Of course, the CPLR at Rule 3122-a does outline steps to follow so that such records can be admitted into evidence without live testimony from a custodian: (1) subpoena the records to the courthouse; (2) ensure that the certification accompanying the records is in the form of an affidavit subscribed and notarized which attests (a) that the affiant is the authorized custodian of the records, (b) that the records are accurate copies of the originals and are a complete set and (c) and that the records were made in the regular course of business by the entity which made and kept the records also in the business' regular course; (3) give notice of intention to offer the records at trial at least 30 days before trial to the practitioner's adversary ("notice of intention")-and ensure that the adversary is also given an opportunity to inspect the records. If adversary counsel fails to object in a timely fashion, it is presumed that the records satisfy CPLR 4518 and the records will be admitted as evidence unless some explanation-not a likely occurrence-is made by adversary counsel to justify the failure to have made timely objection. See e.g. Zweng v. Debillis & Semmens, 22 A.D.3d 845, 803 N.Y.S.2d 681 (2 Dept. 2005).

A practical method to satisfying the disclosure obligations of CPLR 3122-a -particularly in this age of email and the internet-is to email as attachments copies of the records at issue to adversary counsel along with the requisite notice of intention, at least 30 days prior to trial. Of course, the proponent must also ensure that the records are in fact subpoenaed to the Supreme Court, along with the appropriate certifying affidavit by the duly authorized records custodian.

In the case of records subpoenaed from out-of-state providers, production of the necessary records via certification requires the out-of-state facility's cooperation, as out-of-state providers are not actually subject to the subpoena power of a New York court. This may require direct contact with the physician or institution involved to ensure that the appropriate certification accompanies those records that are in fact transmitted to the Supreme Court . Absent cooperation from the out-of-state provider, the only other option available would be to seek an open commission in accordance with CPLR 3108.

For the personal injury practitioner, Section 3122-a (c) is particularly significant. The office records of all treating doctors, even those containing medical opinions of the treating physician are admissible provided such records were in fact made for purposes of diagnosis and treatment-the "business" of the medical practitioner. See e.g. Wilbur v. Lacerda, 34 A.D.3d 794, 826 N.Y.S.2d 135 (2 Dept. 2006).

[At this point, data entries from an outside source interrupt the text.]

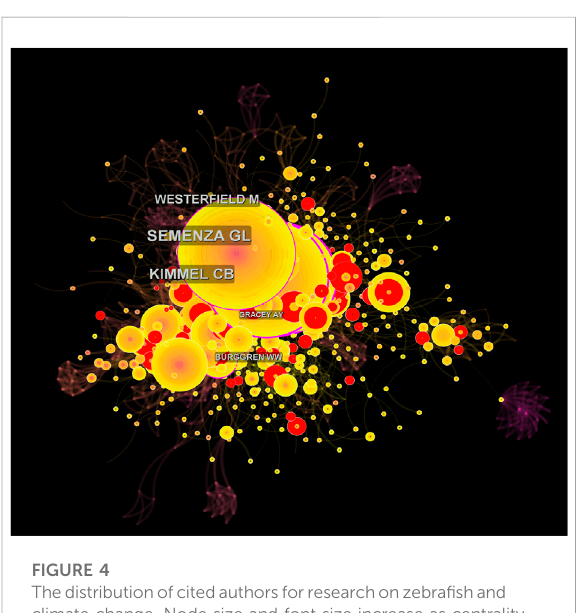
FIGURE 4 Thedistributionofcitedauthorsforresearchonzebra fi shand climate change. Node size and font size increase as centrality score increases.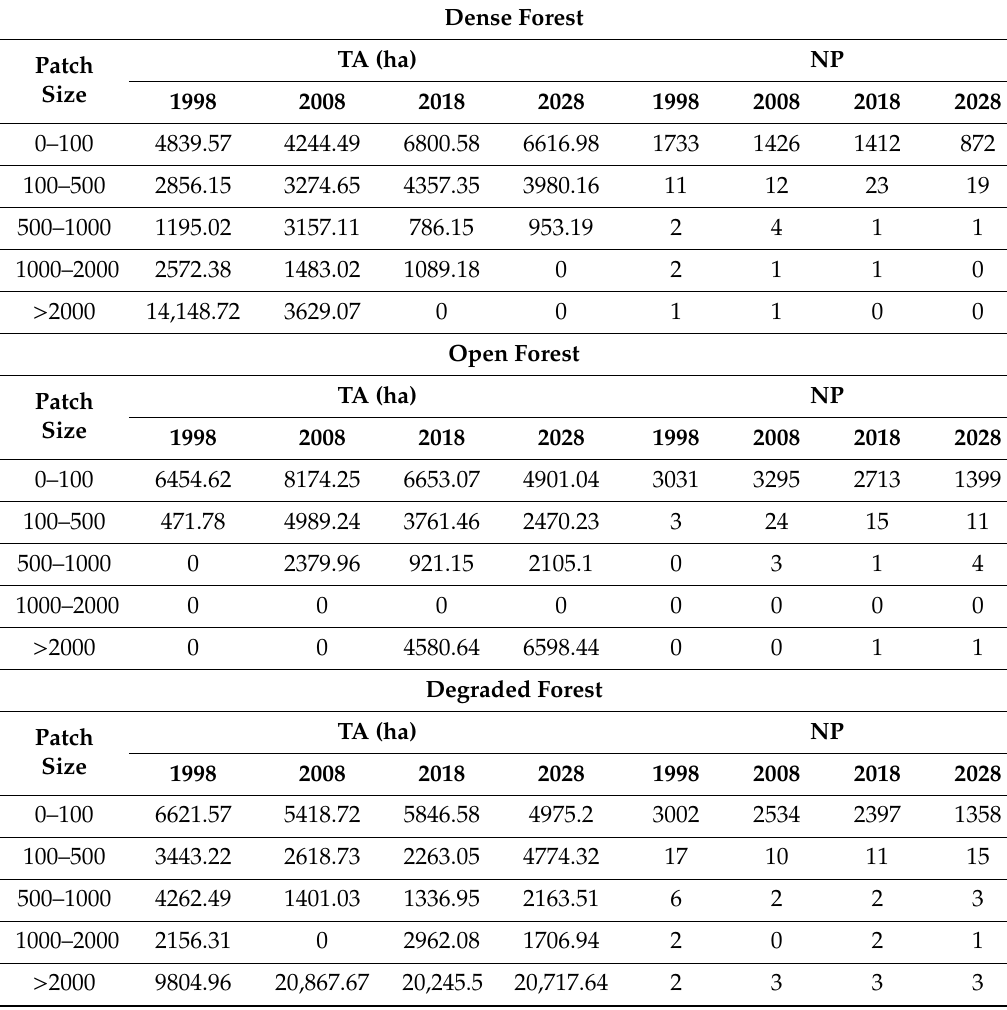
Table 2. Patch level analysis of Total Area (TA) and No of Pataches (NP) for di ff erent forest covers classes.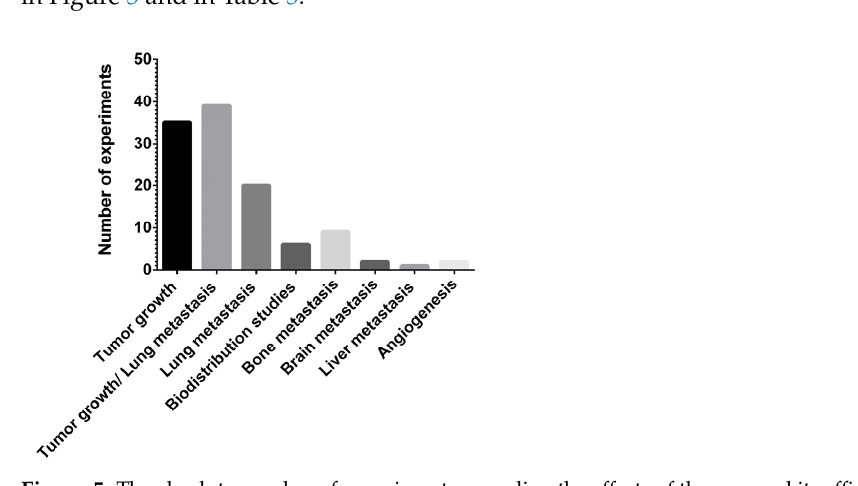
Figure 5. The absolute number of experiments regarding the effects of therapy and its efficacy are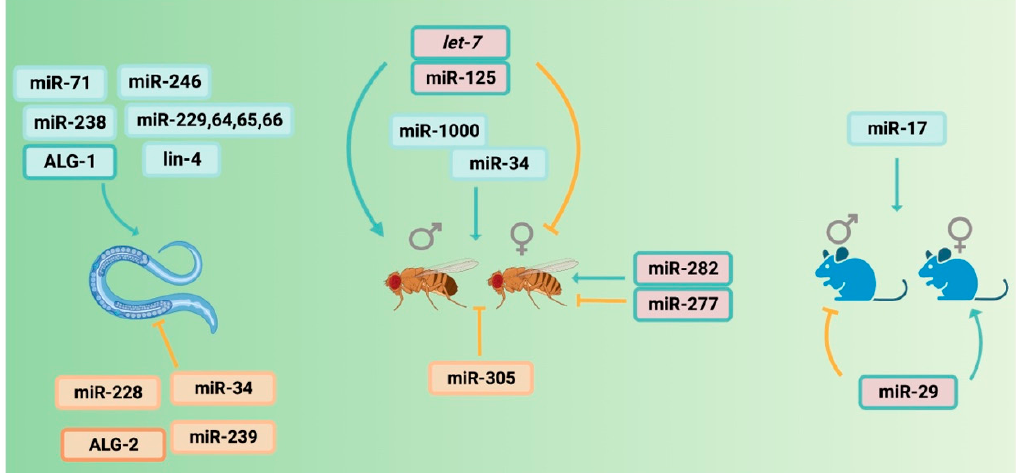
Figure 1. MiRNAs regulating lifespan in nematodes, flies, and mice. Schematic represents miRNAs that regulate lifespan (either positively or negatively) in C. elegans , Drosophila melanogaster , and Mus muluscus. In flies and mice, miRNAs regulating lifespan in a sex-specific manner are shown via different arrows (blue: promote lifespan, orange: inhibit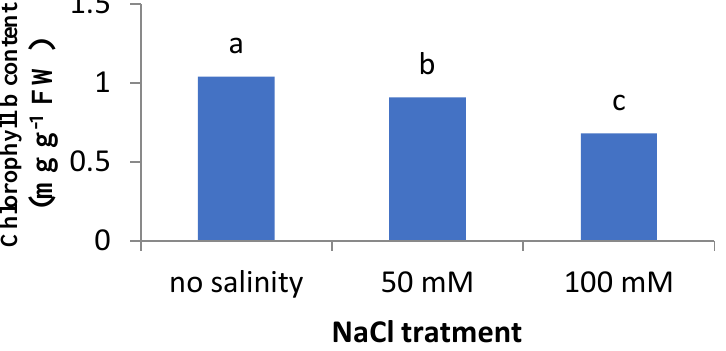
Figure 4. Effects of salinity (mM of NaCl) on chlorophyll b content of Aloe vera . Different letters on bars indicate significant differences at p < 0.05 by LSD test.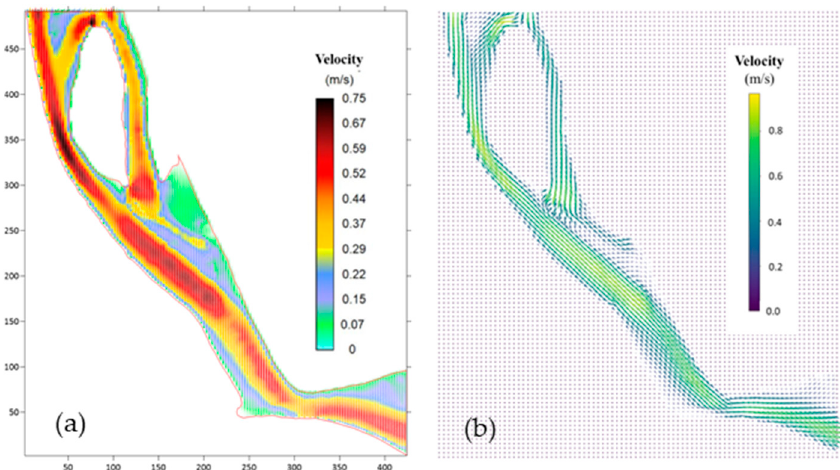
Figure 9. A visual comparison of the vector fields on the CPU (rendered using Surfer) ( a ) and on the graphics processing units (GPU) (rendered using Python) ( b ) after 15 h of simulation using 20 m-grid data.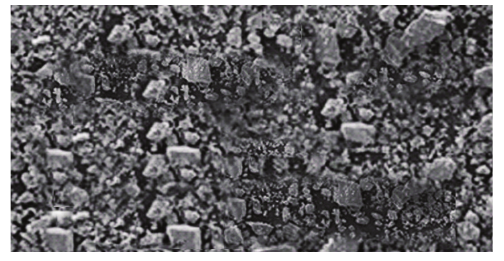
Figure 1: SEM image of steel wool at 500x magnification.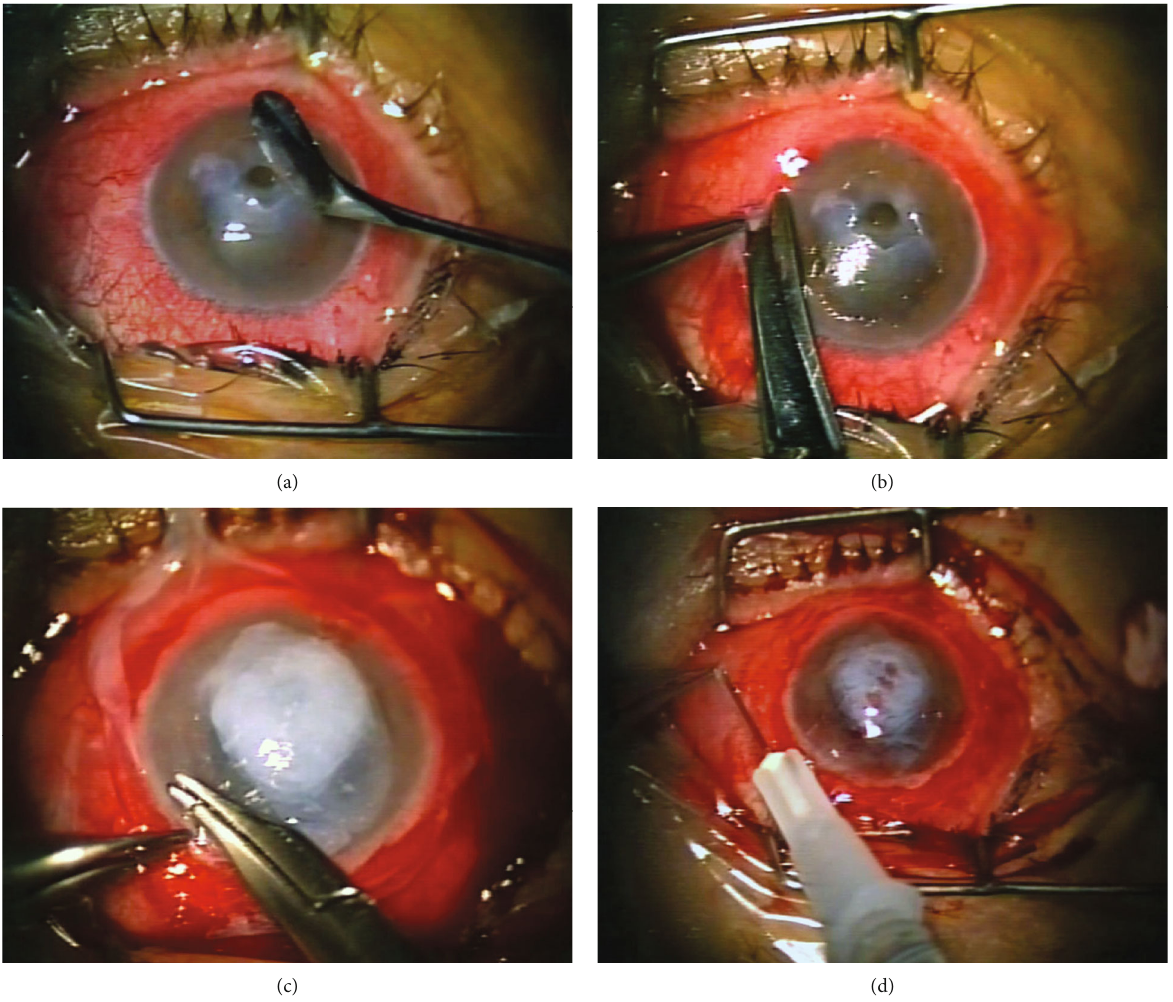
Figure 1: (a) The stromal ulceration was debrided, and the corneal epithelium was removed up to the limbal area. (b) 360 ° conjunctival peritomy is performed adjacent to limbus. (c) The ulcer was fi lled up to a surface level with multiple pieces of AM, and a larger AM was transferred to the recipient eye with the epithelial side down. The membrane was trimmed to cover the cornea and limbal area and secured with continuous 10-0 nylon sutures to the conjunctival edges. (d) After suturing, we do a subconjunctival injection with a mixture of dexamethasone and gentamycin. Finally, we place a bandage contact lens to cover the transplanted membrane and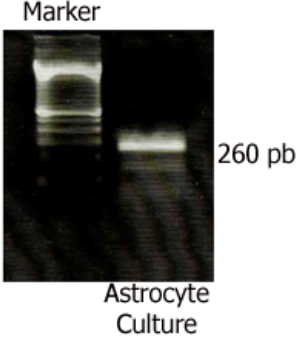
FIGURE 7 - Agarosis gel showing RNA expression of glial fibrillary acid protein (GFAP) in an astrocyte cell culture from mouse spinal cord. Sample was obtained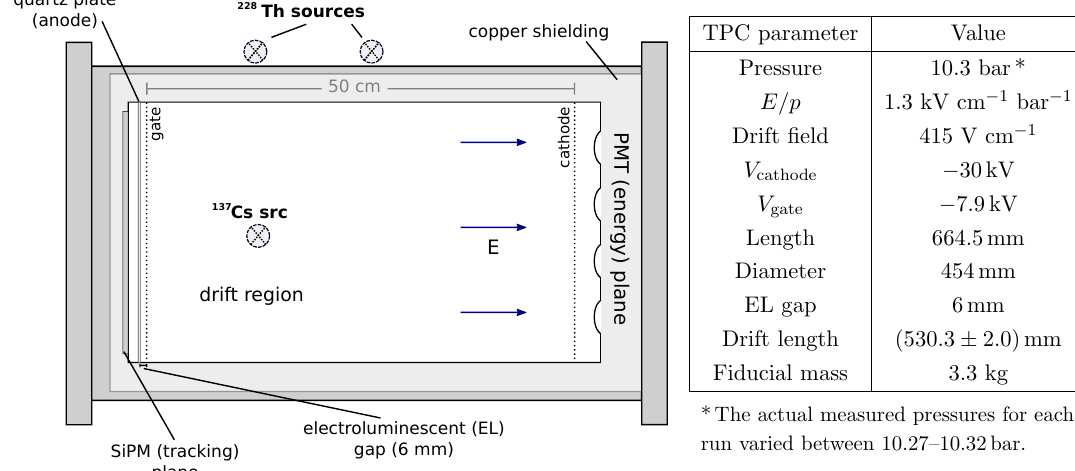
Figure 1 . Experimental summary. (Left) Schematic of the main components of the NEXT-White TPC and locations of the calibration sources (not drawn to scale). 137 Cs and 228 Th sources were placed in the lateral and top entrance ports of the pressure vessel, respectively, and a second 228 Th source (the leftmost of the two) was placed directly on top of the vessel. (Right) Operational parameters used in the present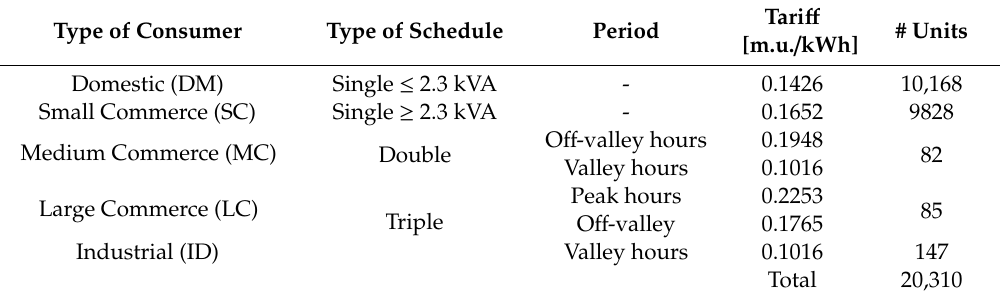
Table 2. Consumers’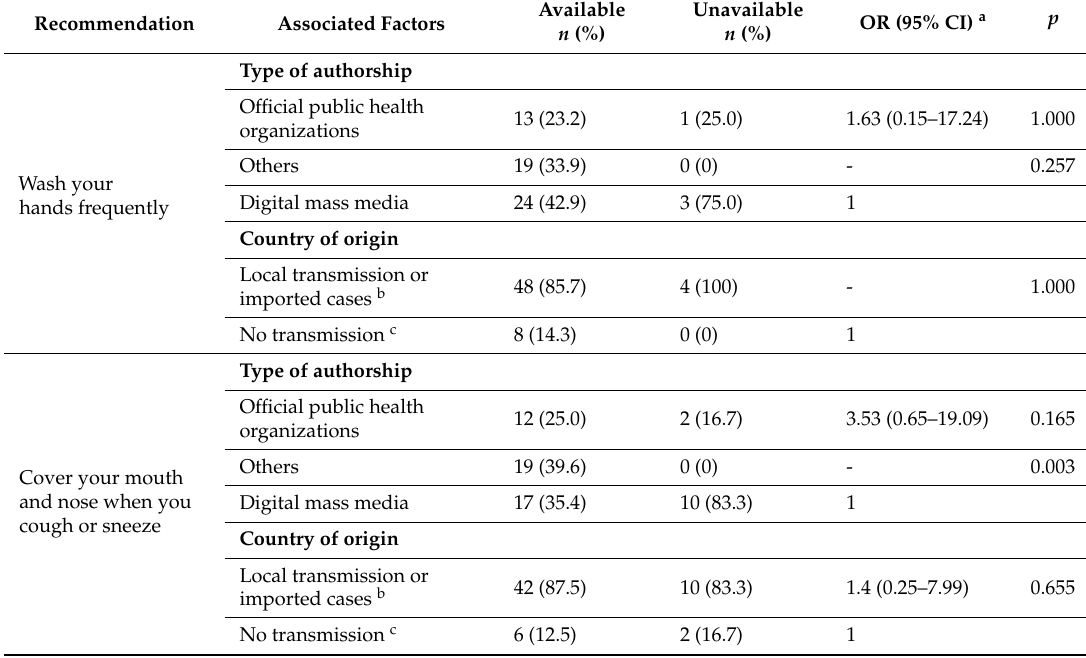
Table 3. Recommendations relating to the prevention of COVID-19 provided by the WHO and available on the Internet, with associated factors, on 1 March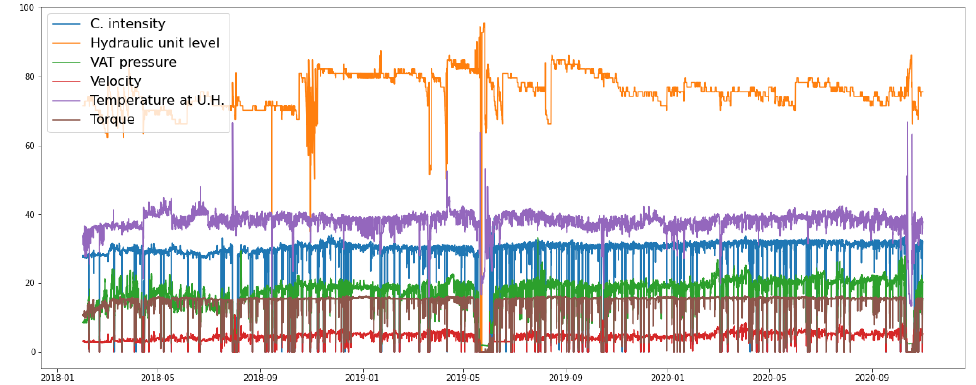
Figure 3. Plot of the sensor variables before applying data cleaning treatment. Many extreme values are visible for many variables, namely the hydraulic oil level and temperature.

But what of the records contained within the office records of the treating physician arising from other sources, such as for example, MRI reports, lab results, CAT scan reports and medical reports of other physicians? Can such records likewise be admissible through the use of the CPLR 3122-a? Independent records that have not been made by the physician's office require independent certification from each facility. As such, a provider's certification extends only to those records created and maintained within that specific provider's office and any records from other facilities that are collected by the provider throughout the course of treatment will fail the test for business records set forth at CPLR 4518, and are therefore not admissible-even though the required CPLR 3122-a foundation were to have been faithfully laid. Thus, the practitioner should endeavor to serve subpoenas on all record makers and give adverse counsel notice of the intention to offer them---following up with the records custodians to ensure that the appropriate certifying affidavit have been prepared and forwarded to the Supreme Court along with certified copies. Then, the entire medical history at issue may be assessed by the jury.